Extend documentation for Int/Real division, modulo and modular congruence

Author: BaierD

src/org/sosy_lab/java_smt/api/IntegerFormulaManager.java

@@ -19,31 +19,42 @@
 public interface IntegerFormulaManager
     extends NumeralFormulaManager<IntegerFormula, IntegerFormula> {
 
-  /** Create a term representing the constraint {@code number1 == number2 (mod n)}. */
+  /**
+   * Create a term representing the constraint {@code number1 == number2 (mod n)}. Note: this is not
+   * formally defined by the SMTLib standard, but supported by many solvers.
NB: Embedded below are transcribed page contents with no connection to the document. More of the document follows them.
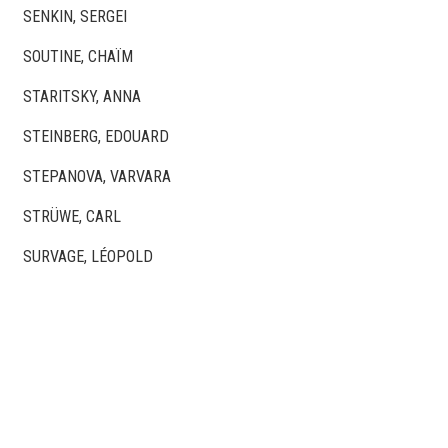
SENKIN, SERGEI
SOUTINE, CHAÏM
STARITSKY, ANNA
STEINBERG, EDOUARD
STEPANOVA, VARVARA
STRÜWE, CARL
SURVAGE, LÉOPOLD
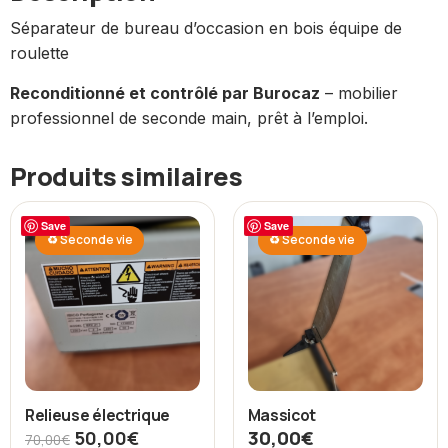
Séparateur de bureau d’occasion en bois équipe de
roulette
Reconditionné et contrôlé par Burocaz
– mobilier
professionnel de seconde main, prêt à l’emploi.
Produits similaires
Save
Save
♻ Seconde vie
♻ Seconde vie
Relieuse électrique
Massicot
50,00
€
30,00
€
70,00
€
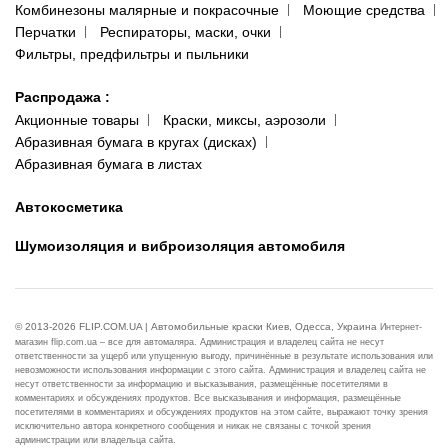
Комбинезоны малярные и покрасочные
Моющие средства
Перчатки
Респираторы, маски, очки
Фильтры, предфильтры и пыльники
Распродажа
:
Акционные товары
Краски, миксы, аэрозоли
Абразивная бумага в кругах (дисках)
Абразивная бумага в листах
Автокосметика
Шумоизоляция и виброизоляция автомобиля
© 2013-2026 FLIP.COM.UA | Автомобильные краски Киев, Одесса, Украина
Интернет-
магазин flip.com.ua – все для автомаляра. Администрация и владелец сайта не несут
ответственности за ущерб или упущенную выгоду, причинённые в результате использования или
невозможности использования информации с этого сайта. Администрация и владелец сайта не
несут ответственности за информацию и высказывания, размещённые посетителями в
комментариях и обсуждениях продуктов. Все высказывания и информация, размещённые
посетителями в комментариях и обсуждениях продуктов на этом сайте, выражают точку зрения
исключительно автора конкретного сообщения и никак не связаны с точкой зрения
администрации или владельца сайта.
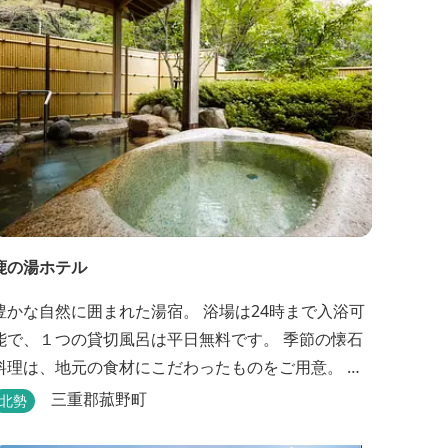
りを存分に引き出す、湯の山温泉の天然の水の力...
鹿の湯ホテル
豊かな自然に囲まれた湯宿。 浴場は24時まで入浴可
能で、１つの貸切風呂は平日無料です。 季節の懐石
料理は、地元の食材にこだわったものをご用意。 わ
んちゃんお預かり所の設備も充実です。 女将手作り
三重郡菰野町
北勢
のお酢とカモシカソフトが人気です。 お食事処と大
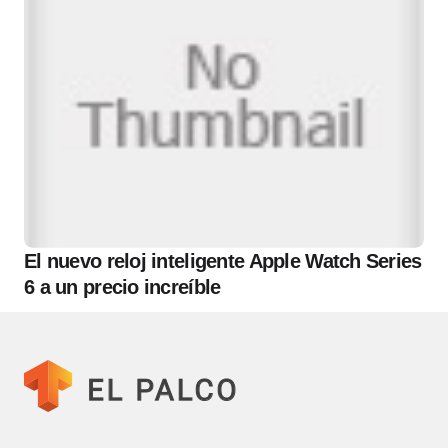
El nuevo reloj inteligente Apple Watch Series
6 a un precio increíble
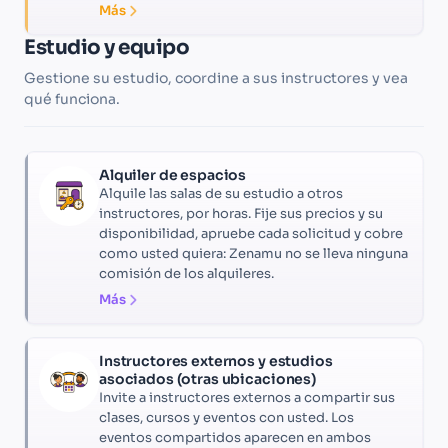
Más
Estudio y equipo
Gestione su estudio, coordine a sus instructores y vea
qué funciona.
Alquiler de espacios
Alquile las salas de su estudio a otros
instructores, por horas. Fije sus precios y su
disponibilidad, apruebe cada solicitud y cobre
como usted quiera: Zenamu no se lleva ninguna
comisión de los alquileres.
Más
Instructores externos y estudios
asociados (otras ubicaciones)
Invite a instructores externos a compartir sus
clases, cursos y eventos con usted. Los
eventos compartidos aparecen en ambos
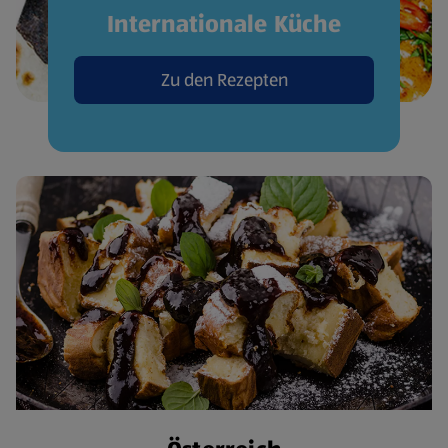
Internationale Küche
Zu den Rezepten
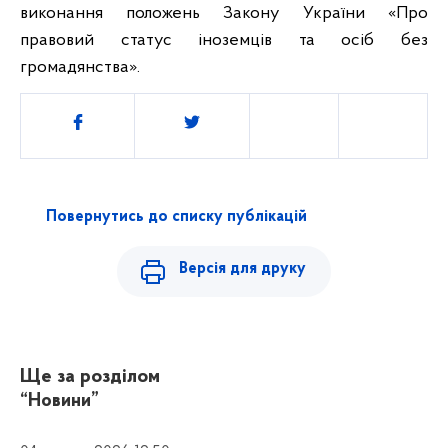
виконання положень Закону України «Про
правовий статус іноземців та осіб без
громадянства».
Поділитись
Повернутись до списку публікацій
Версія для друку
Ще за розділом
“Новини”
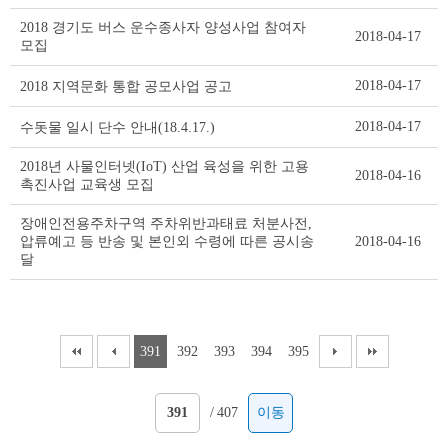
2018 경기도 버스 운수종사자 양성사업 참여자
2018-04-17
모집
2018-04-17
2018 지역문화 통합 공모사업 공고
2018-04-17
수돗물 일시 단수 안내(18.4.17.)
2018년 사물인터넷(IoT) 산업 육성을 위한 고용
2018-04-16
촉진사업 교육생 모집
장애인전용주차구역 주차위반과태료 처분사전,
압류예고 등 반송 및 본인외 수령에 따른 공시송
2018-04-16
달
391
392
393
394
395
/
407
이동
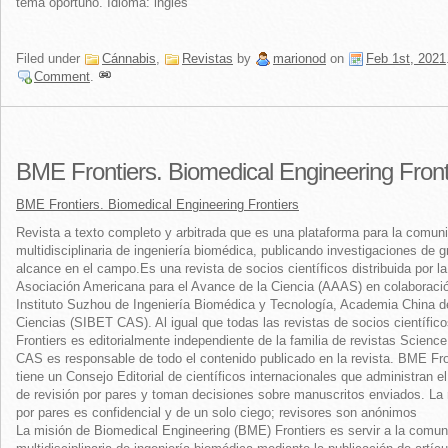
tema oportuno. Idioma: inglés
Filed under
Cánnabis
,
Revistas
by
marionod
on
Feb 1st, 2021
Comment
.
BME Frontiers. Biomedical Engineering Front
BME Frontiers. Biomedical Engineering Frontiers
Revista a texto completo y arbitrada que es una plataforma para la comun
multidisciplinaria de ingeniería biomédica, publicando investigaciones de g
alcance en el campo.Es una revista de socios científicos distribuida por la
Asociación Americana para el Avance de la Ciencia (AAAS) en colaboració
Instituto Suzhou de Ingeniería Biomédica y Tecnología, Academia China d
Ciencias (SIBET CAS). Al igual que todas las revistas de socios científi
Frontiers es editorialmente independiente de la familia de revistas Scien
CAS es responsable de todo el contenido publicado en la revista. BME Fro
tiene un Consejo Editorial de científicos internacionales que administran e
de revisión por pares y toman decisiones sobre manuscritos enviados. La 
por pares es confidencial y de un solo ciego; revisores son anónimos
La misión de Biomedical Engineering (BME) Frontiers es servir a la comun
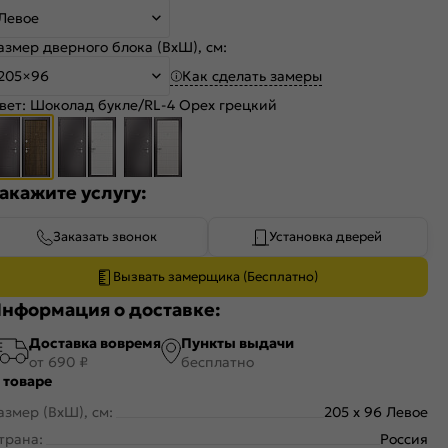
Левое
азмер дверного блока (ВхШ), см:
Как сделать замеры
205×96
вет:
Шоколад букле/RL-4 Орех грецкий
акажите услугу:
Заказать звонок
Установка дверей
Вызвать замерщика (Бесплатно)
нформация о доставке:
Доставка вовремя
Пункты выдачи
от 690 ₽
бесплатно
 товаре
азмер (ВхШ), см:
205 x 96 Левое
трана:
Россия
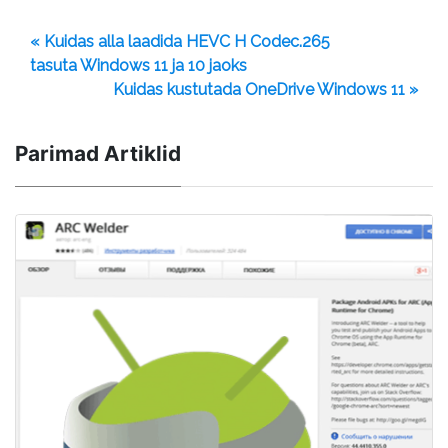
« Kuidas alla laadida HEVC H Codec.265
tasuta Windows 11 ja 10 jaoks
Kuidas kustutada OneDrive Windows 11 »
Parimad Artiklid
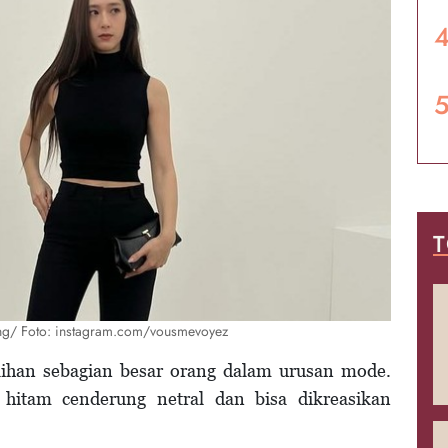
T
l Jung/ Foto: instagram.com/vousmevoyez
lihan sebagian besar orang dalam urusan mode.
hitam cenderung netral dan bisa dikreasikan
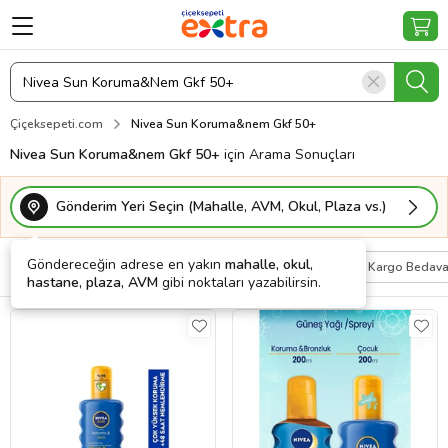
Çiçeksepeti.com
Nivea Sun Koruma&nem Gkf 50+
Nivea Sun Koruma&nem Gkf 50+
için Arama Sonuçları
Gönderim Yeri Seçin (Mahalle, AVM, Okul, Plaza vs.)
Göndereceğin adrese en yakın
mahalle, okul,
Filtrele
Sırala
Kişiye Özel
Kargo Bedav
hastane, plaza, AVM
gibi noktaları yazabilirsin.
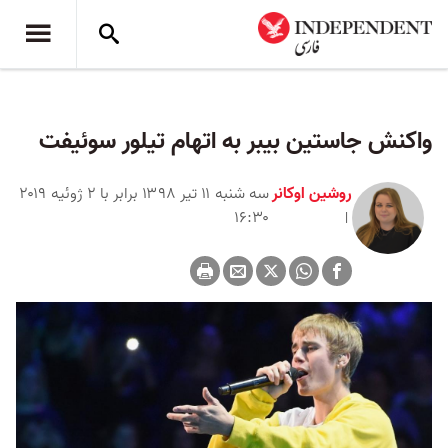
واکنش جاستین بیبر به اتهام تیلور سوئیفت
روشین اوکانر
سه شنبه ۱۱ تیر ۱۳۹۸ برابر با ۲ ژوئیه ۲۰۱۹
۱۶:۳۰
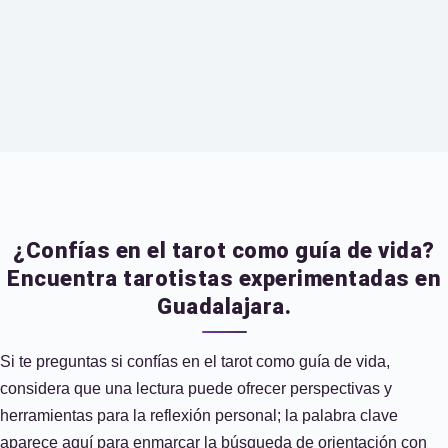
¿Confías en el tarot como guía de vida?
Encuentra tarotistas experimentadas en
Guadalajara.
Si te preguntas si confías en el tarot como guía de vida,
considera que una lectura puede ofrecer perspectivas y
herramientas para la reflexión personal; la palabra clave
aparece aquí para enmarcar la búsqueda de orientación con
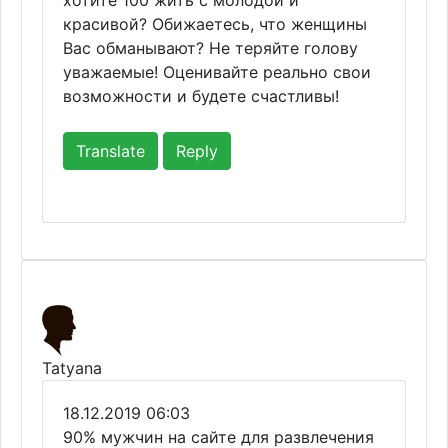
хотите 100 жить с молодой и
красивой? Обижаетесь, что женщины
Вас обманывают? Не теряйте голову
уважаемые! Оценивайте реально свои
возможности и будете счастливы!
Translate
Reply
Tatyana
18.12.2019 06:03
90% мужчин на сайте для развлечения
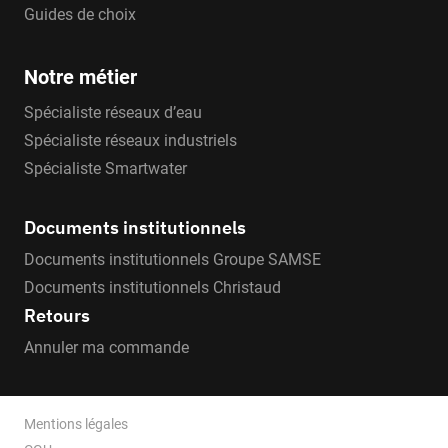
Guides de choix
Notre métier
Spécialiste réseaux d’eau
Spécialiste réseaux industriels
Spécialiste Smartwater
Documents institutionnels
Documents institutionnels Groupe SAMSE
Documents institutionnels Christaud
Retours
Annuler ma commande
Mentions légales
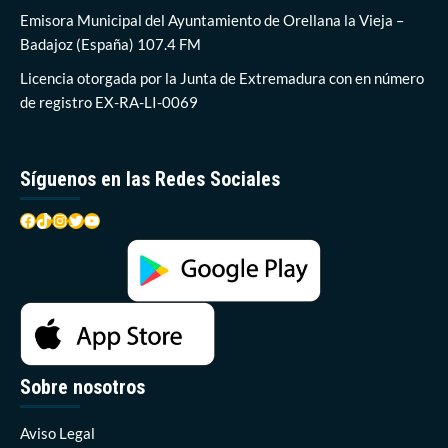
la
Emisora Municipal del Ayuntamiento de Orellana la Vieja –
carrera
Badajoz (España) 107.4 FM
de
autos
Licencia otorgada por la Junta de Extremadura con en número
locos
de registro EX-RA-LI-0069
de
Orellana
Síguenos en las Redes Sociales
Facebook
TikTok
Instagram
Twitter
YouTube
Sobre nosotros
Aviso Legal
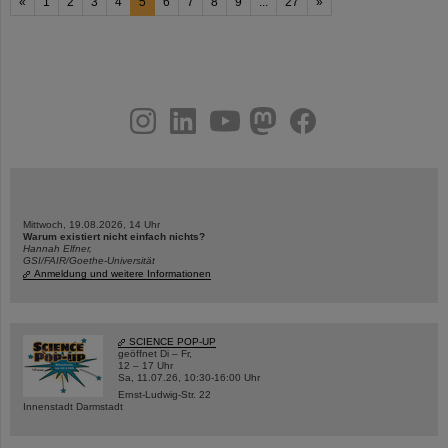
«
1
2
3
4
5
6
7
8
9
...
27
»
instagram
linkedin
youtube
helmholtz.social
facebook
Mittwoch, 19.08.2026, 14 Uhr
Warum existiert nicht einfach nichts?
Hannah Elfner,
GSI/FAIR/Goethe-Universität
Anmeldung und weitere Informationen
SCIENCE POP-UP
geöffnet Di – Fr,
12 – 17 Uhr
Sa, 11.07.26, 10:30-16:00 Uhr
Ernst-Ludwig-Str. 22
Innenstadt Darmstadt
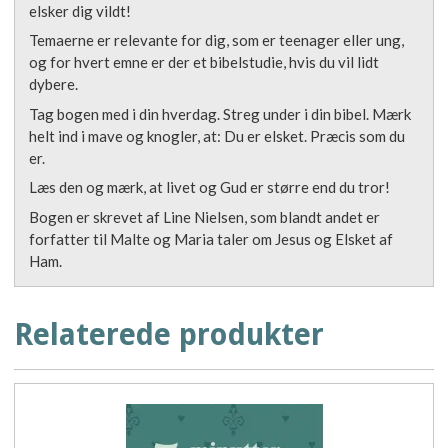
elsker dig vildt!
Temaerne er relevante for dig, som er teenager eller ung,
og for hvert emne er der et bibelstudie, hvis du vil lidt
dybere.
Tag bogen med i din hverdag. Streg under i din bibel. Mærk
helt ind i mave og knogler, at: Du er elsket. Præcis som du
er.
Læs den og mærk, at livet og Gud er større end du tror!
Bogen er skrevet af Line Nielsen, som blandt andet er
forfatter til Malte og Maria taler om Jesus og Elsket af
Ham.
Relaterede produkter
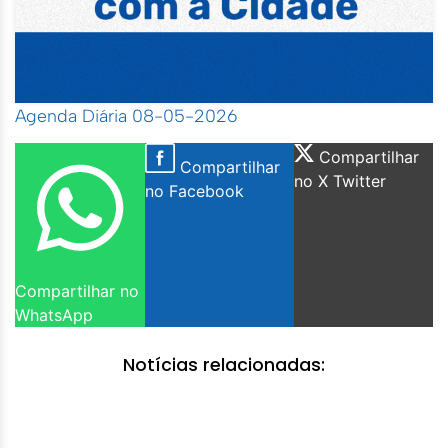
Agenda Diária 08-05-2026
Compartilhar
Compartilhar
no X Twitter
no Facebook
Compartilhar no
WhatsApp
Notícias relacionadas:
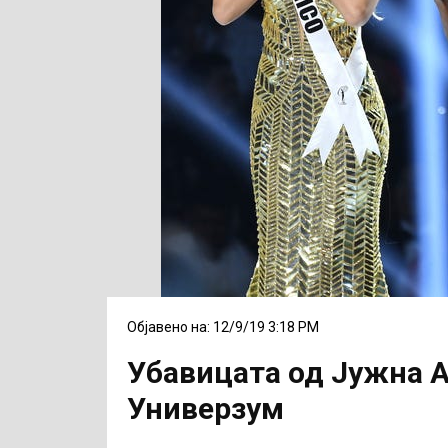
Објавено на: 12/9/19 3:18 PM
Убавицата од Јужна 
Универзум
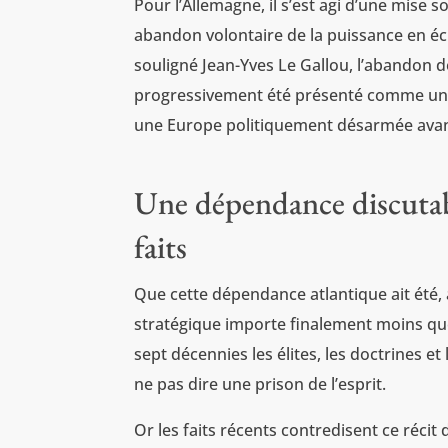
Pour l’Allemagne, il s’est agi d’une mise 
abandon volontaire de la puissance en éc
souligné Jean-Yves Le Gallou, l’abandon 
progressivement été présenté comme un pr
une Europe politiquement désarmée avant 
Une dépendance discutab
faits
Que cette dépendance atlantique ait été, 
stratégique importe finalement moins que 
sept décennies les élites, les doctrines e
ne pas dire une prison de l’esprit.
Or les faits récents contredisent ce récit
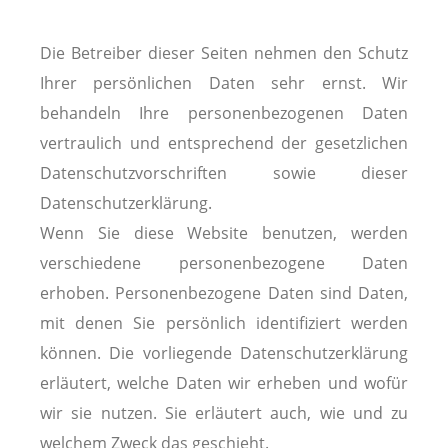
Die Betreiber dieser Seiten nehmen den Schutz
Ihrer persönlichen Daten sehr ernst. Wir
behandeln Ihre personenbezogenen Daten
vertraulich und entsprechend der gesetzlichen
Datenschutzvorschriften sowie dieser
Datenschutzerklärung.
Wenn Sie diese Website benutzen, werden
verschiedene personenbezogene Daten
erhoben. Personenbezogene Daten sind Daten,
mit denen Sie persönlich identifiziert werden
können. Die vorliegende Datenschutzerklärung
erläutert, welche Daten wir erheben und wofür
wir sie nutzen. Sie erläutert auch, wie und zu
welchem Zweck das geschieht.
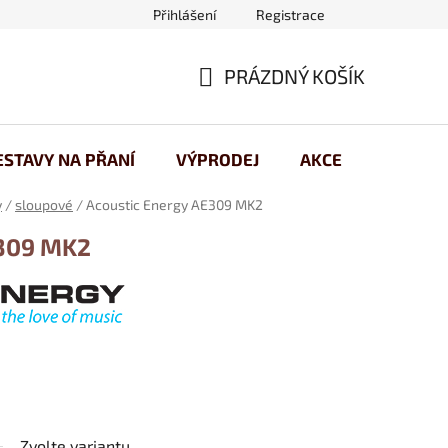
Přihlášení
Registrace
 osobních údajů
PRÁZDNÝ KOŠÍK
NÁKUPNÍ
KOŠÍK
ESTAVY NA PŘANÍ
VÝPRODEJ
AKCE
y
/
sloupové
/
Acoustic Energy AE309 MK2
E309 MK2
Zvolte variantu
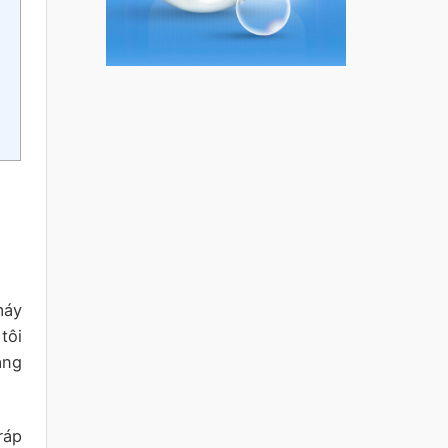
máy
tôi
ang
ráp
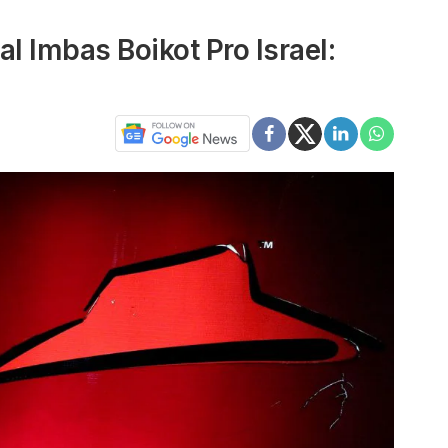
l Imbas Boikot Pro Israel:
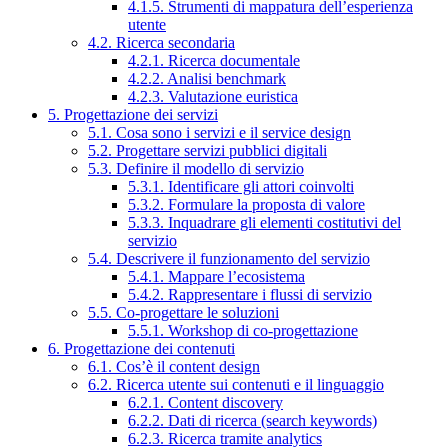
4.1.5. Strumenti di mappatura dell’esperienza
utente
4.2. Ricerca secondaria
4.2.1. Ricerca documentale
4.2.2. Analisi benchmark
4.2.3. Valutazione euristica
5. Progettazione dei servizi
5.1. Cosa sono i servizi e il service design
5.2. Progettare servizi pubblici digitali
5.3. Definire il modello di servizio
5.3.1. Identificare gli attori coinvolti
5.3.2. Formulare la proposta di valore
5.3.3. Inquadrare gli elementi costitutivi del
servizio
5.4. Descrivere il funzionamento del servizio
5.4.1. Mappare l’ecosistema
5.4.2. Rappresentare i flussi di servizio
5.5. Co-progettare le soluzioni
5.5.1. Workshop di co-progettazione
6. Progettazione dei contenuti
6.1. Cos’è il content design
6.2. Ricerca utente sui contenuti e il linguaggio
6.2.1. Content discovery
6.2.2. Dati di ricerca (search keywords)
6.2.3. Ricerca tramite analytics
Please consult the
+   * documentation of the used solver for details.
+   */
   BooleanFormula modularCongruence(IntegerFormula number1, IntegerFormula number2, BigInteger n);
 
-  /** Create a term representing the constraint {@code number1 == number2 (mod n)}. */
+  /**
+   * Create a term representing the constraint {@code number1 == number2 (mod n)}. Note: this is not
+   * formally defined by the SMTLib standard, but supported by many solvers. Please consult the
+   * documentation of the used solver for details.
+   */
   BooleanFormula modularCongruence(IntegerFormula number1, IntegerFormula number2, long n);
 
   /**
    * Create a formula representing the modulo of two operands according to Boute's Euclidean
-   * definition. The quotient (div numerator denominator) of the internal modulo calculation is
-   * floored for positive denominators and rounded up for negative denominators.
+   * definition (DOI: 10.1145/128861.128862). The quotient (division of numerator by denominator) of
+   * the modulo calculation (numerator - quotient * denominator = remainder, with remainder being
+   * the result of this operation) is floored for positive denominators and rounded up for negative
+   * denominators.
    *
    * <p>If the denominator evaluates to zero (modulo-by-zero), either directly as value or
    * indirectly via an additional constraint, then the solver is allowed to choose an arbitrary
-   * value for the result of the modulo operation (cf. SMTLIB standard for the division operator in
-   * Ints or Reals theory).
+   * value for the result of the modulo operation (cf. SMTLib standard version 2.6 for the division
+   * operator in Int or Real theory). The details of this are implementation specific and may change
+   * solver by solver.
    *
    * <p>Examples:
    *
    * <ul>
-   *   <li>10 % 5 == 0
-   *   <li>10 % 3 == 1
-   *   <li>10 % (-3) == 1
-   *   <li>-10 % 5 == 0
-   *   <li>-10 % 3 == 2
-   *   <li>-10 % (-3) == 2
+   *   <li>modulo(10, 5) == 0
+   *   <li>modulo(10, 3) == 1
+   *   <li>modulo(10, -3) == 1
+   *   <li>modulo(-10, 5) == 0
+   *   <li>modulo(-10, 3) == 2
+   *   <li>modulo(-10, -3) == 2
    * </ul>
    *
    * <p>Note: Some solvers, e.g., Yices2, abort with an exception when exploring a modulo-by-zero

src/org/sosy_lab/java_smt/api/NumeralFormulaManager.java

@@ -69,12 +69,13 @@ public interface NumeralFormulaManager<
 
   /**
    * Create a formula representing the division of two operands according to Boute's Euclidean
-   * definition.
+   * definition (DOI: 10.1145/128861.128862).
    *
    * <p>If the denominator evaluates to zero (division-by-zero), either directly as value or
    * indirectly via an additional constraint, then the solver is allowed to choose an arbitrary
-   * value for the result of the division (cf. SMTLIB standard for the division operator in Ints or
-   * Reals theory).
+   * value for the result of the division (cf. SMTLib standard version 2.6 for the division operator
+   * in Int or Real theory). The details of this are implementation specific and may change solver
+   * by solver.
    *
    * <p>Note: Some solvers, e.g., Yices2, abort with an exception when exploring a division-by-zero
    * during the SAT-check. This is not compliant to the SMTLIB standard, but sadly happens.